◆ EXERCISE REQUIREMENTS
Copy the records below exactly, leaving out every picture.
= = = =
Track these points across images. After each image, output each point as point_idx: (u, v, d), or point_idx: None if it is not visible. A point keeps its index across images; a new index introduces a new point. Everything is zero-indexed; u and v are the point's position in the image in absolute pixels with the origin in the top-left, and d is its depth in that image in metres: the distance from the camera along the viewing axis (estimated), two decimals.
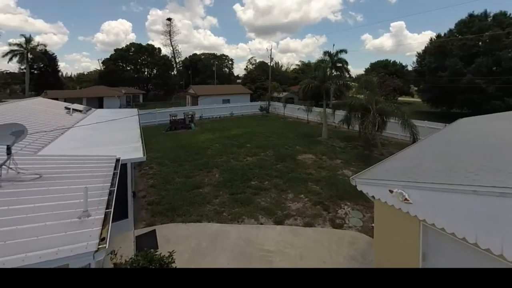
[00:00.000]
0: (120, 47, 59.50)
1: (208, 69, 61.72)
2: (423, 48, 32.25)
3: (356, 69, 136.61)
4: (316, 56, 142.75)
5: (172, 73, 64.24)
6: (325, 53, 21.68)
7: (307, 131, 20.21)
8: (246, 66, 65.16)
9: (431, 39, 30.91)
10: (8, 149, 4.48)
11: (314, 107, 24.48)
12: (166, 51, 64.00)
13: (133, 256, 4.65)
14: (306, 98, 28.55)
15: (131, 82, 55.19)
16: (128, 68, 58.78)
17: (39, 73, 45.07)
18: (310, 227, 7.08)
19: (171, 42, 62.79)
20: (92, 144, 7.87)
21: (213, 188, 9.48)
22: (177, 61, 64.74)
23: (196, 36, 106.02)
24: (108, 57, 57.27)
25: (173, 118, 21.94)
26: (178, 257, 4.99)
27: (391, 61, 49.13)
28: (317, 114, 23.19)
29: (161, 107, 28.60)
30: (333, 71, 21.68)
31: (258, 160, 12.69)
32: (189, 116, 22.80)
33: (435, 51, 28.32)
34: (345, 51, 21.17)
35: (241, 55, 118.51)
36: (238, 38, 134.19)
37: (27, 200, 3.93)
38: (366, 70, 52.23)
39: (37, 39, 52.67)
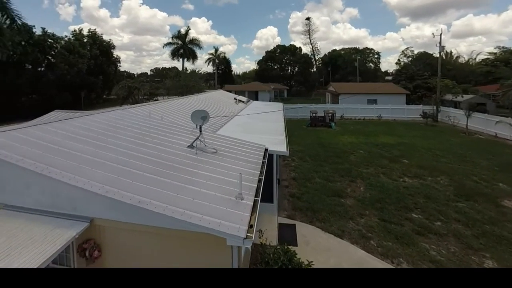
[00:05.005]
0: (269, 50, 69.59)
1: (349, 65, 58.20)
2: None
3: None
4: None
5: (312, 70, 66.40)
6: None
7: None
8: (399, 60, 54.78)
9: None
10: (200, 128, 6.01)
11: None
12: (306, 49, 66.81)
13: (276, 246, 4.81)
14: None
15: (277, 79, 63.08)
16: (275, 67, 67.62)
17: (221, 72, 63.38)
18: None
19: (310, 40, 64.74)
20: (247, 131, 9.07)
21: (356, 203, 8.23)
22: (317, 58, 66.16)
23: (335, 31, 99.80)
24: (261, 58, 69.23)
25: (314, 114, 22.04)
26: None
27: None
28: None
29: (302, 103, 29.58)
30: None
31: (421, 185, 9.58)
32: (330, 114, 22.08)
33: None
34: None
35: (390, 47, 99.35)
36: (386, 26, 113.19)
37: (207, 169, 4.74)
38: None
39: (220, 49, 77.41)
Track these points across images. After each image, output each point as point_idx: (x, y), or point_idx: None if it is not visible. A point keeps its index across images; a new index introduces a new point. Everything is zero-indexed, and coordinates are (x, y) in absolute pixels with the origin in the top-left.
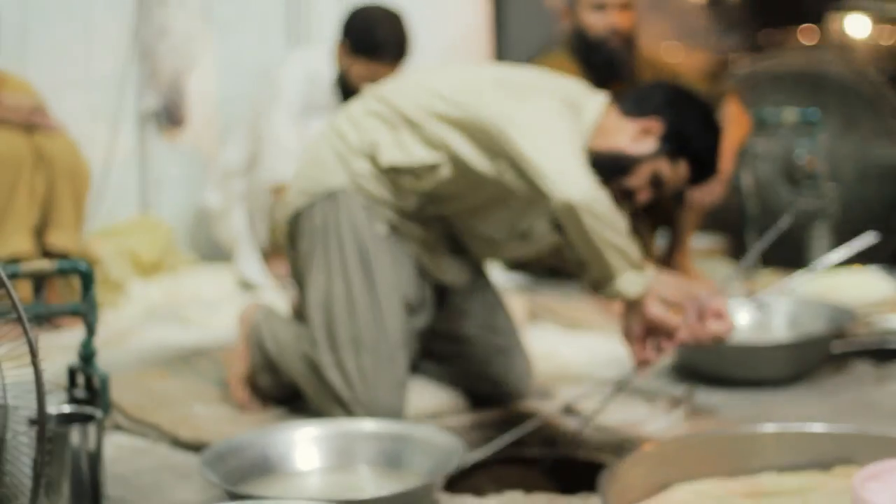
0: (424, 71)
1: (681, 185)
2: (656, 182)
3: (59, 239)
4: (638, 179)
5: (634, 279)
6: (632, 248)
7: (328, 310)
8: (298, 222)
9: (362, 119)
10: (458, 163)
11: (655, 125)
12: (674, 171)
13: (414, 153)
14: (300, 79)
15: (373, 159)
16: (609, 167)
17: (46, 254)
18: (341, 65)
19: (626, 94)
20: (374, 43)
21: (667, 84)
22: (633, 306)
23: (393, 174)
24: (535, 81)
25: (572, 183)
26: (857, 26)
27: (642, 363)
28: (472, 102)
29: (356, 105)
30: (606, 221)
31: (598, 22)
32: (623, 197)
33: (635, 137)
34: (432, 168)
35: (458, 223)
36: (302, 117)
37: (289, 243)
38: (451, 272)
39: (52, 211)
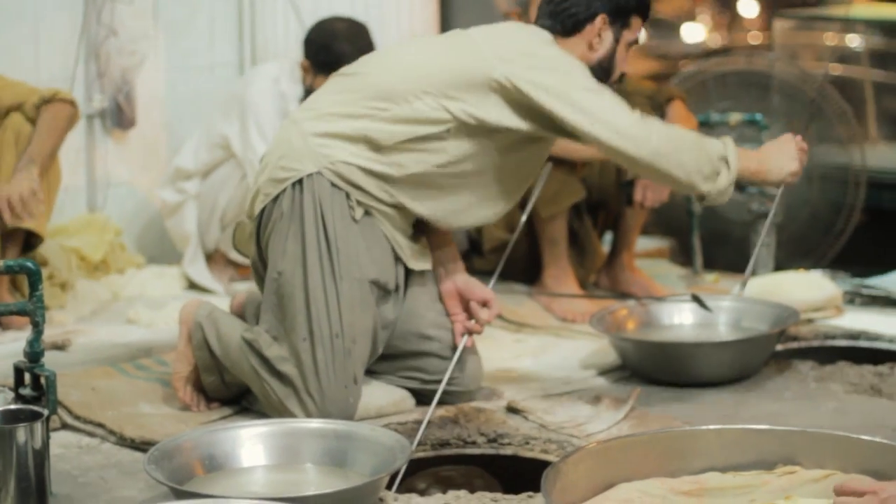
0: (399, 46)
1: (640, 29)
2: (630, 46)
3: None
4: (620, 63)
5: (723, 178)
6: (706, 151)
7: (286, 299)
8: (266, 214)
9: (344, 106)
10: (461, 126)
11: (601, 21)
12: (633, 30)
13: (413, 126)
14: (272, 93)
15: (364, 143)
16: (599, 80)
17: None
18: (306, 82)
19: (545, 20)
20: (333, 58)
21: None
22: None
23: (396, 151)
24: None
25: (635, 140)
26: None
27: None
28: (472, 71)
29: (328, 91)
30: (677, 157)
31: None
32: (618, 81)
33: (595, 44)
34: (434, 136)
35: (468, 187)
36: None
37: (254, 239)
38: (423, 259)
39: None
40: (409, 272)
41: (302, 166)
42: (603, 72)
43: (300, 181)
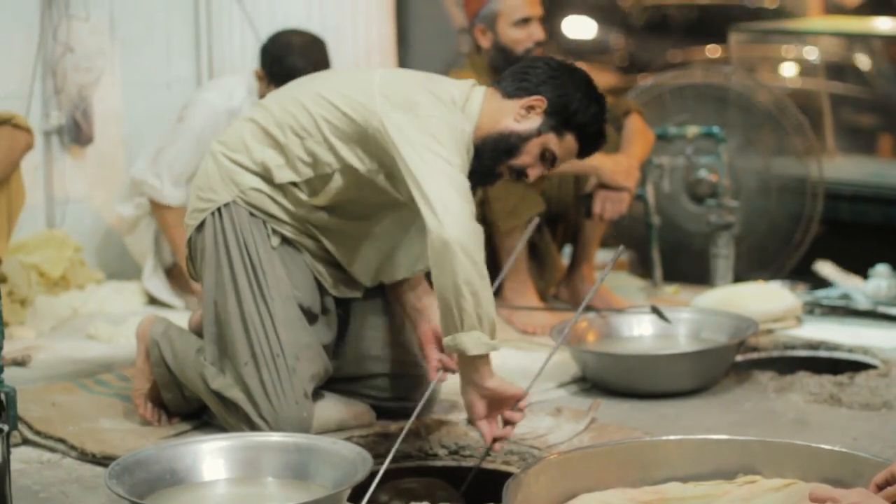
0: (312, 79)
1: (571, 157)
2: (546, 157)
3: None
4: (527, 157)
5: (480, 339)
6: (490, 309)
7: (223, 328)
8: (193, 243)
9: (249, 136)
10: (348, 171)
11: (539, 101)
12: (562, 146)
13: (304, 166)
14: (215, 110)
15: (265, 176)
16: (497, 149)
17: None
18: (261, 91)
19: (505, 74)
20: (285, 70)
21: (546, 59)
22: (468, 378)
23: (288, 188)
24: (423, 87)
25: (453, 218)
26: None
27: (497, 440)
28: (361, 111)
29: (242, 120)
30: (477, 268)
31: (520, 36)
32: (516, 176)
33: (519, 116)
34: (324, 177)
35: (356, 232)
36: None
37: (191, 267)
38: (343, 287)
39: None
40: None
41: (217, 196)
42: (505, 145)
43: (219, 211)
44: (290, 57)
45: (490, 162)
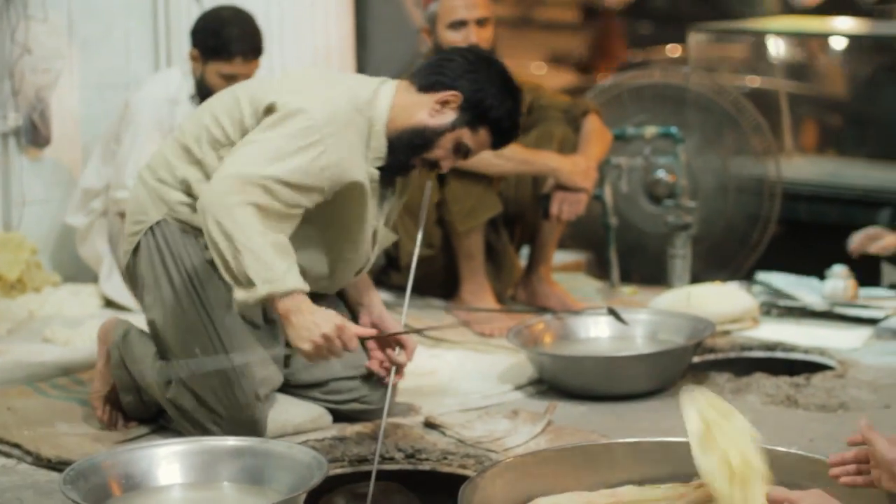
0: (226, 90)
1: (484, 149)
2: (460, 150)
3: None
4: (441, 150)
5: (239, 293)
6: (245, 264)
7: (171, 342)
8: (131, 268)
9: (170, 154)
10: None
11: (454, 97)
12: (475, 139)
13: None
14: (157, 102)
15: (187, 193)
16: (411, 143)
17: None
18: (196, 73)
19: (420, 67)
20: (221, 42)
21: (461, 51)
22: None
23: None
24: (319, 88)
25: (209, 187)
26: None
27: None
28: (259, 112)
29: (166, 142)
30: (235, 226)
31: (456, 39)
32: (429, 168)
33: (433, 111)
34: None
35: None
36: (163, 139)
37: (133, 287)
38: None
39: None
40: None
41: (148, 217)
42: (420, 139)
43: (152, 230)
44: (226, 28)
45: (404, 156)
= = = =
◆ ANSWER FOR THE TASK
Track these points across images. After each image, output each point as point_idx: (u, v, d), or point_idx: None if it is not visible. A point keeps its index across images; a new index introduces a new point. Everything is zero-indexed; u and v are the point's position in the image in absolute pixels with the origin in the top-left, and d is its depth in that image in metres: the distance from the camera along the viewing axis (estimated), two decimals.
[00:00.000]
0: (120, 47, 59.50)
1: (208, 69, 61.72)
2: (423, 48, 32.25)
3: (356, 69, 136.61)
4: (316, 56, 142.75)
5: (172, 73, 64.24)
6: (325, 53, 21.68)
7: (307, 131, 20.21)
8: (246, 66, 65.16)
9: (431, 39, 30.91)
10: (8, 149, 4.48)
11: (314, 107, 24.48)
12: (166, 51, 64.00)
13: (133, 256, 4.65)
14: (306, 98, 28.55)
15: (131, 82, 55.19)
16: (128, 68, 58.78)
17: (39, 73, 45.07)
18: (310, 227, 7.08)
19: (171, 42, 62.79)
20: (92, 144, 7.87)
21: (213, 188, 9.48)
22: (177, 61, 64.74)
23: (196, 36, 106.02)
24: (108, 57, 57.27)
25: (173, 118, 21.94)
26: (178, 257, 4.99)
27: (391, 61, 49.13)
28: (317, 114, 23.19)
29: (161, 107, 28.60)
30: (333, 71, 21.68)
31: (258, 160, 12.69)
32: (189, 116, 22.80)
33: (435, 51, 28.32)
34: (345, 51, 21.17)
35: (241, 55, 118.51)
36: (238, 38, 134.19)
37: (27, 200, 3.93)
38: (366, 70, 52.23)
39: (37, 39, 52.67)
[00:05.005]
0: (269, 50, 69.59)
1: (349, 65, 58.20)
2: None
3: None
4: None
5: (312, 70, 66.40)
6: None
7: None
8: (399, 60, 54.78)
9: None
10: (200, 128, 6.01)
11: None
12: (306, 49, 66.81)
13: (276, 246, 4.81)
14: None
15: (277, 79, 63.08)
16: (275, 67, 67.62)
17: (221, 72, 63.38)
18: None
19: (310, 40, 64.74)
20: (247, 131, 9.07)
21: (356, 203, 8.23)
22: (317, 58, 66.16)
23: (335, 31, 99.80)
24: (261, 58, 69.23)
25: (314, 114, 22.04)
26: None
27: None
28: None
29: (302, 103, 29.58)
30: None
31: (421, 185, 9.58)
32: (330, 114, 22.08)
33: None
34: None
35: (390, 47, 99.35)
36: (386, 26, 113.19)
37: (207, 169, 4.74)
38: None
39: (220, 49, 77.41)
Track these points across images. After each image, output each point as point_idx: (x, y), or point_idx: None if it is not visible. A point keeps its index across images; a new index introduces a new point. Everything is zero-indexed, and coordinates are (x, y) in absolute pixels with the origin in the top-left.
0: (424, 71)
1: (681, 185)
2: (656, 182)
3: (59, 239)
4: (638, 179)
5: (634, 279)
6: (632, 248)
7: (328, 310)
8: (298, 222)
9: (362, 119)
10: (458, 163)
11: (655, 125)
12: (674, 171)
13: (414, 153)
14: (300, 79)
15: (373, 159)
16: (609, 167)
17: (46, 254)
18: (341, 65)
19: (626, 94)
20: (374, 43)
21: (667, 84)
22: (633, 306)
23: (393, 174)
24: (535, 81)
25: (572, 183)
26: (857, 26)
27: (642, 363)
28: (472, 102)
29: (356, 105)
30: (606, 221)
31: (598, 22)
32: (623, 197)
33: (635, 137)
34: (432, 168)
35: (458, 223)
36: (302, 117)
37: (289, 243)
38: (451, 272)
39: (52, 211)
0: (399, 46)
1: (640, 29)
2: (630, 46)
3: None
4: (620, 63)
5: (723, 178)
6: (706, 151)
7: (286, 299)
8: (266, 214)
9: (344, 106)
10: (461, 126)
11: (601, 21)
12: (633, 30)
13: (413, 126)
14: (272, 93)
15: (364, 143)
16: (599, 80)
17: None
18: (306, 82)
19: (545, 20)
20: (333, 58)
21: None
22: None
23: (396, 151)
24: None
25: (635, 140)
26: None
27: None
28: (472, 71)
29: (328, 91)
30: (677, 157)
31: None
32: (618, 81)
33: (595, 44)
34: (434, 136)
35: (468, 187)
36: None
37: (254, 239)
38: (423, 259)
39: None
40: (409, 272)
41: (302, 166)
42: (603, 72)
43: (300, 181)
0: (312, 79)
1: (571, 157)
2: (546, 157)
3: None
4: (527, 157)
5: (480, 339)
6: (490, 309)
7: (223, 328)
8: (193, 243)
9: (249, 136)
10: (348, 171)
11: (539, 101)
12: (562, 146)
13: (304, 166)
14: (215, 110)
15: (265, 176)
16: (497, 149)
17: None
18: (261, 91)
19: (505, 74)
20: (285, 70)
21: (546, 59)
22: (468, 378)
23: (288, 188)
24: (423, 87)
25: (453, 218)
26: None
27: (497, 440)
28: (361, 111)
29: (242, 120)
30: (477, 268)
31: (520, 36)
32: (516, 176)
33: (519, 116)
34: (324, 177)
35: (356, 232)
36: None
37: (191, 267)
38: (343, 287)
39: None
40: None
41: (217, 196)
42: (505, 145)
43: (219, 211)
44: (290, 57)
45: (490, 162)
0: (226, 90)
1: (484, 149)
2: (460, 150)
3: None
4: (441, 150)
5: (239, 293)
6: (245, 264)
7: (171, 342)
8: (131, 268)
9: (170, 154)
10: None
11: (454, 97)
12: (475, 139)
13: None
14: (157, 102)
15: (187, 193)
16: (411, 143)
17: None
18: (196, 73)
19: (420, 67)
20: (221, 42)
21: (461, 51)
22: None
23: None
24: (319, 88)
25: (209, 187)
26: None
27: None
28: (259, 112)
29: (166, 142)
30: (235, 226)
31: (456, 39)
32: (429, 168)
33: (433, 111)
34: None
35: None
36: (163, 139)
37: (133, 287)
38: None
39: None
40: None
41: (148, 217)
42: (420, 139)
43: (152, 230)
44: (226, 28)
45: (404, 156)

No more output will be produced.